Story County wants Ames to focus growth inside boundaries as they develop fringe plan
Editor's note: This article has been updated to clarify Story County officials are in support of the Ames growth areas identified in the Ames Urban Fringe Plan draft.
Story County will prioritize Ames growth within existing boundaries and limited density in rural areas as it participates in the Ames Urban Fringe Plan process.
Ames is in the process of updating its urban fringe plan, an agreement with Story County and Gilbert as they look to future growth. The plan does not greatly differ from the land-use plan Ames 2040 approved last year but is a way to coordinate the neighboring cities' and county's needs with Ames' changing borders.
A draft has been developed and the cities and county will now seek public input before finalizing the plan. The Story County Board of Supervisors discussed the draft and next steps at Tuesday's meeting.

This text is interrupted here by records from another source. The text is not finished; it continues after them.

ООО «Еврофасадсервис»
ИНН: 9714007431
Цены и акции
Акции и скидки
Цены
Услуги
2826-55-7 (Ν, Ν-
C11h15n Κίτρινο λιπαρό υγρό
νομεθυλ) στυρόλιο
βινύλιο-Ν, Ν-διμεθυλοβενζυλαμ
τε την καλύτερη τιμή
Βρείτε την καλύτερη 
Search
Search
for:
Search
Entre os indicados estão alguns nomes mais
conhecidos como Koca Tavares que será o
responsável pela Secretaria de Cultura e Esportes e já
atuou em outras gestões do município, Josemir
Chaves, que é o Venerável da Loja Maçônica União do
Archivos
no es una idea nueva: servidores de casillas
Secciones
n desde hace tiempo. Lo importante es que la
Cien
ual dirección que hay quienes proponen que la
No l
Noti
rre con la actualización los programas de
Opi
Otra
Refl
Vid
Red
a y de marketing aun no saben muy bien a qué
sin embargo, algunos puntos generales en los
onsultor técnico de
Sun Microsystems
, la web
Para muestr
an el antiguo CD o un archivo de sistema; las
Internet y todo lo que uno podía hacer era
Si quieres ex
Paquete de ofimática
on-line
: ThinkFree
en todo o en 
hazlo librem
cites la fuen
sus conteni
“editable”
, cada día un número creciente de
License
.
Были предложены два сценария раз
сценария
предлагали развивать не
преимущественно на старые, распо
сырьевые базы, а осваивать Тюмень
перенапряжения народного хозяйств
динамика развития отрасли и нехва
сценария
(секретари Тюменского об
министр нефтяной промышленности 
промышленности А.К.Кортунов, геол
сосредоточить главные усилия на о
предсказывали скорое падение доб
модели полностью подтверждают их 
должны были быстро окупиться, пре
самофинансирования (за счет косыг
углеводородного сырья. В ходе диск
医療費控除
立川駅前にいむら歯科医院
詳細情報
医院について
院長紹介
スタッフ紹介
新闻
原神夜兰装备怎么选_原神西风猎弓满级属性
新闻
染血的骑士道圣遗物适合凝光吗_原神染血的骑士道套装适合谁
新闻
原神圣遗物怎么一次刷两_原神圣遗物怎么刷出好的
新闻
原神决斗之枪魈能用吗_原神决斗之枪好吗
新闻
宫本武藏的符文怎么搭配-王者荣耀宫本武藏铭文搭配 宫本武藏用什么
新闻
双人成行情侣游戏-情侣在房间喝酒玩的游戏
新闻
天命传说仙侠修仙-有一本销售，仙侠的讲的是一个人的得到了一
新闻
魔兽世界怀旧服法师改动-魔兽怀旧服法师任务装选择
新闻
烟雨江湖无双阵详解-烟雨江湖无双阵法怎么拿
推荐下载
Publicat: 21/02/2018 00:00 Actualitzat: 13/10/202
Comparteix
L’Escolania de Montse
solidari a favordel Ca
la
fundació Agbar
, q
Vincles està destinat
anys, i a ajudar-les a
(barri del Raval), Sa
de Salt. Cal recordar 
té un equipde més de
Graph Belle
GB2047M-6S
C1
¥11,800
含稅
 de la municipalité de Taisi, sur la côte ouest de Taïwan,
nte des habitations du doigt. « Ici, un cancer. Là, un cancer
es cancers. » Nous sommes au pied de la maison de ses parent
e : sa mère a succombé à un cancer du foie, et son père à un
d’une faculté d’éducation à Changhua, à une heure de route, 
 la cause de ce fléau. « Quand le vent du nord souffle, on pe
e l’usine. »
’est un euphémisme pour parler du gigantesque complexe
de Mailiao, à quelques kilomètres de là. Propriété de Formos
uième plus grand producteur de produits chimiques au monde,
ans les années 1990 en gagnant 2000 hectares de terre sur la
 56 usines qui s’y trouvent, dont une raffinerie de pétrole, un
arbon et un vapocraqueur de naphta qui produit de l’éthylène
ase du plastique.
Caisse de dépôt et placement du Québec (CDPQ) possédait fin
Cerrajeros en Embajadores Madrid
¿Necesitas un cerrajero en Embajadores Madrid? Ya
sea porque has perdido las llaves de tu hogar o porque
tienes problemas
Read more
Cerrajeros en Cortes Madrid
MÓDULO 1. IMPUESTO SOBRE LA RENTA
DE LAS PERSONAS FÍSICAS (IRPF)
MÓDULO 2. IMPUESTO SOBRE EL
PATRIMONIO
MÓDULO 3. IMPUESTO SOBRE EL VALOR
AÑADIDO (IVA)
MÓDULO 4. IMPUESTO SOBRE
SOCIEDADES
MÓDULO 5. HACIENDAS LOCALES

Story County is in support of the Ames growth areas identified in the draft but would like to limit building subdivisions in areas without the infrastructure to support them, Story County planning and development director Amelia Amelia Schoeneman said.
View the interactive, draft land-use framework map here.
"It's partially kind of like a subdivision code and partially kind of like a future land-use plan," Schoeneman said Tuesday. "Ames' bubble and Gilbert's bubble overlap, so we have to figure out who has authority and come up with provisions for that."
According to a letter from the county to the city, the county will prioritize setting density maximums for rural residential developments, limiting the intensity of certain agribusiness uses, ensuring natural area mapping is updated and discouraging development in floodplains.
They are also recommending inviting the city of Kelley and Boone County to participate in the urban fringe planning process. Ames housing director Kelly Diekmann said at last week's council meeting he was set to meet with Boone to discuss the plan.
Additionally, the county would like to prioritize coordinating trails between cities and mapping them as part of the urban fringe plan.
Schoeneman said the county received comments at the Planning and Zoning Commission meeting that the urban reserve was too restrictive and from a subdivision southwest of Ames that is marked for urban growth.
The county will seek more public input by holding public meetings and launching an interactive survey tool over the next 30 days, Schoeneman said.
"It's important because when we're looking at rural areas we have review authority over, we also need standards because if we're citing large new developments, it can create congestion on roads ... it removes agricultural land and natural resources," Schoeneman said. "So we really have to be conscious."